Task 1 |
Decide whether each statement agrees with the review below. Answer yes or no for each, and quote the exact words of the review that decide it.
(a) The review calls the paper's English good.
(b) The reviewer asks for minor revisions.
(c) According to the review, every step of the methodology is exemplified in the application.
Task 2 |
Translate this sentence from the review below into Spanish: "This reviewer finds the approach and most of the results reasonable and interesting with helpful intuitions and examples."

Exercise passage |
This paper proposes a methodology to build a formal ontology from a thesaurus. The thesaurus is seen as structured resource that can be harvest to reduce the amount of time needed to build an ontology from scratch. The methodology is generally well organized, mostly motivated and well described; some examples are given by applying it to an existing thesaurus.
The paper is well structured, the presentation is fairly clear, the english is good, the topic is important and within the journal's scope.
This reviewer finds the approach and most of the results reasonable and interesting with helpful intuitions and examples. However, the authors make some choices that remain undiscussed and at times unclear. Some aspects seem to be inconsistent and need to be better presented/explained. My comments, following the text, are collected below. Some of them are general and impact the soundness of the approach; since I believe these can be quite problematic given the general framework, I request major revisions.

General observation: each step/action not exemplified in the application (for various reasons) needs to be exemplified in some other way. This is not the case now as I will point out in the comments.

From the introduction: “Controlled vocabularies…often incorrectly referred to as terminologies”, please explain and motivate.

Data under study |
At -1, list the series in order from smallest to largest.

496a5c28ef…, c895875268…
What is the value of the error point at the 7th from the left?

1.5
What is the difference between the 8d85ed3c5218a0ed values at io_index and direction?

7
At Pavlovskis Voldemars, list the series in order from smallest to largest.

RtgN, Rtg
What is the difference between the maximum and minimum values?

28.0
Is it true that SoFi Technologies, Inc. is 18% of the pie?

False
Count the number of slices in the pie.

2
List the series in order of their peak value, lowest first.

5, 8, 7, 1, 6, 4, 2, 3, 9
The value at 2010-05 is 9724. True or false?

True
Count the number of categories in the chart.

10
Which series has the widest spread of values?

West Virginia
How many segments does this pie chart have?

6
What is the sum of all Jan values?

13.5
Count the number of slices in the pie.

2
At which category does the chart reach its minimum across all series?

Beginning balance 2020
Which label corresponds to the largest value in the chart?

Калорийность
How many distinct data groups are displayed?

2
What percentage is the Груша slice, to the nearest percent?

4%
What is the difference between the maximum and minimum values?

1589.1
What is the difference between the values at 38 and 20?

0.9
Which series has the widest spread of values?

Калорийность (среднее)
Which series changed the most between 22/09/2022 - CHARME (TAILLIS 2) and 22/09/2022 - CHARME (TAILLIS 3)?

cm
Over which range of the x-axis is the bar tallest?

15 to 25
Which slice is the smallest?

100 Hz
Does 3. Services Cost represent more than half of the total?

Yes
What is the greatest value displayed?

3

Answer section 1 |
(a) Yes: "the english is good"
(b) No: "I request major revisions"
(c) No: "each step/action not exemplified in the application (for various reasons) needs to be exemplified in some other way"

Answer section 2 |
Este revisor considera que el enfoque y la mayoría de los resultados son razonables e interesantes, con intuiciones y ejemplos útiles.